Adjusting your ration and feeding strategies can also help mitigate heat stress. Cows spend more energy on non-productive body functions like panting. Maintenance requirements are increased due to higher temperatures by 7-25%. The increased maintenance demand coupled with lower dry matter intake accounts for the substantially less milk production with heat stressed cows. Feeding high quality forages can help reduce heat produced during fermentation and will also help increase dry matter intake. Adding a fat supplement of mostly saturated free fatty acids will increase the energy density of the diet if high quality forages isn’t an option. Feeding cows earlier or later in the day when it is cooler can also give cows more time to ingest fresh feed before the increased THI will cause a cessation in appetite. Feeding multiple times per day can also help to stimulate intakes and keep feed fresh.

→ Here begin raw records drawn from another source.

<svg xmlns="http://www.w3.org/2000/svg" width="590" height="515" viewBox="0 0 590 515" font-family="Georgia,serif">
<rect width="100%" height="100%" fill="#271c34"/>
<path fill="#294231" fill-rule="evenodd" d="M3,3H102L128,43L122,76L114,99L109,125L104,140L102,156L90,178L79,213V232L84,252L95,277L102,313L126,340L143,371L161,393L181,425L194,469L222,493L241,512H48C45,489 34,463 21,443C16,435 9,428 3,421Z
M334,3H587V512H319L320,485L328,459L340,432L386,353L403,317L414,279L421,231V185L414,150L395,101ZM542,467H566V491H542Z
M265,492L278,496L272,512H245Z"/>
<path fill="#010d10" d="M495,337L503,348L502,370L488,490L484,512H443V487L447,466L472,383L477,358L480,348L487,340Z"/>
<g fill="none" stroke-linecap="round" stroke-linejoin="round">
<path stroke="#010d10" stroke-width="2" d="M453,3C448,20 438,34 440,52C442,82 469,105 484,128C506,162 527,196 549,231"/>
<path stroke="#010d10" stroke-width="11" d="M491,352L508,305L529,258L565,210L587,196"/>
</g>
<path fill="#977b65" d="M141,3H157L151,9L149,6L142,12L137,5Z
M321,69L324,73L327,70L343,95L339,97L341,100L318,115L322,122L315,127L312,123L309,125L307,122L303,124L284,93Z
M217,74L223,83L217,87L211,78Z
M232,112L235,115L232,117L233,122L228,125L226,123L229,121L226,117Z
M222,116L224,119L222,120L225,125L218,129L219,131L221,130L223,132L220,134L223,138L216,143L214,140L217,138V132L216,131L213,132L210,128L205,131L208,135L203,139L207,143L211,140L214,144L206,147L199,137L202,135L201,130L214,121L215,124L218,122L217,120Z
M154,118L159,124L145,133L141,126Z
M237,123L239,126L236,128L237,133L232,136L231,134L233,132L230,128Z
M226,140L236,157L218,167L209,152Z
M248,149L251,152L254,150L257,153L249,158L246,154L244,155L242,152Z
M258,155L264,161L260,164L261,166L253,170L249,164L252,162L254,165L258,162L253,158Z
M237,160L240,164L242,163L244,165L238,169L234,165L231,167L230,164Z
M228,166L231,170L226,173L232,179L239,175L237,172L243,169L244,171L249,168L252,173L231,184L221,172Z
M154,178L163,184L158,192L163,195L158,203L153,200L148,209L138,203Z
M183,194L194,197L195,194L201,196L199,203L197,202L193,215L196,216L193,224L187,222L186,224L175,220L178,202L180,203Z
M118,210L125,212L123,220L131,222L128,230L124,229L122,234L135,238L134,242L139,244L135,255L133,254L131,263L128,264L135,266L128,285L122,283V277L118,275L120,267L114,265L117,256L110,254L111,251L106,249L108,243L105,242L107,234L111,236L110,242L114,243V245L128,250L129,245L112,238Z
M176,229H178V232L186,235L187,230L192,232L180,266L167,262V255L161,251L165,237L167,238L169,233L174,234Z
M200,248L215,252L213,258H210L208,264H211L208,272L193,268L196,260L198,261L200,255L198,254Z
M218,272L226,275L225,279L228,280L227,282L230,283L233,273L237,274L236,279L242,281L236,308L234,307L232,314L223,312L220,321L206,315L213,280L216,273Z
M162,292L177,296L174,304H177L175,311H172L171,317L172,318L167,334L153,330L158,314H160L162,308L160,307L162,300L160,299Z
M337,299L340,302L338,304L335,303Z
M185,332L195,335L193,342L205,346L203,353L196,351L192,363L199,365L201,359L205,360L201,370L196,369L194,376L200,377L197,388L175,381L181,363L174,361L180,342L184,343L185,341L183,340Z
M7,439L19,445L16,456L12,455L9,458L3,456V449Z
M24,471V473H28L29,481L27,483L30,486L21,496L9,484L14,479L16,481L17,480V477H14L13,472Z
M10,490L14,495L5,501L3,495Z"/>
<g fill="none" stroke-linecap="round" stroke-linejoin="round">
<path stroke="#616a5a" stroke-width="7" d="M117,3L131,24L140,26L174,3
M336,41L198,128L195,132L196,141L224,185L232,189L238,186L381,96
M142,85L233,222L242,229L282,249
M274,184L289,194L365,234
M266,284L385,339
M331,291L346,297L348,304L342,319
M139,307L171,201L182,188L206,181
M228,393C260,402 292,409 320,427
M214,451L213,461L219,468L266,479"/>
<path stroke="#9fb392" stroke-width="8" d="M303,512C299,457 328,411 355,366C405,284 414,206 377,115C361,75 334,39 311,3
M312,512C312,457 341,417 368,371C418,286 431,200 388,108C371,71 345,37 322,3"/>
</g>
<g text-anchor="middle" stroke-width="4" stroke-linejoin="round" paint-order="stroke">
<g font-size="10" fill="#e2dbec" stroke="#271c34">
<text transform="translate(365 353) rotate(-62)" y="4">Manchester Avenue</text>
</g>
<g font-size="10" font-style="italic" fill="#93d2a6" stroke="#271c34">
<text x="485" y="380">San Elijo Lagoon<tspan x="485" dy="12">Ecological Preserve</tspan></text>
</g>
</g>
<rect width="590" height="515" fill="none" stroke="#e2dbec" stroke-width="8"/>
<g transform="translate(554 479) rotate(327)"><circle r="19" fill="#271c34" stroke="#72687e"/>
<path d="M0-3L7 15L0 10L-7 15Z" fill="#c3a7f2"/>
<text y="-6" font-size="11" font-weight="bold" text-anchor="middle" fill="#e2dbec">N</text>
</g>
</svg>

In conclusion, dairy cows can get real hot, real fast. Cows are happiest at a THI of under 68 and there are several management strategies that can be used to keep her body in a thermal neutral zone that follow the 4 modes of energy transfer. Shade, water, and air movement can all help remove heat from the cow to keep her cool. There are also ration and feeding adjustments that can allow the feed to work for your cows instead of against them during the hot summer months. Take these considerations and recommendations into account to improve your herds performance in the coming hot weeks.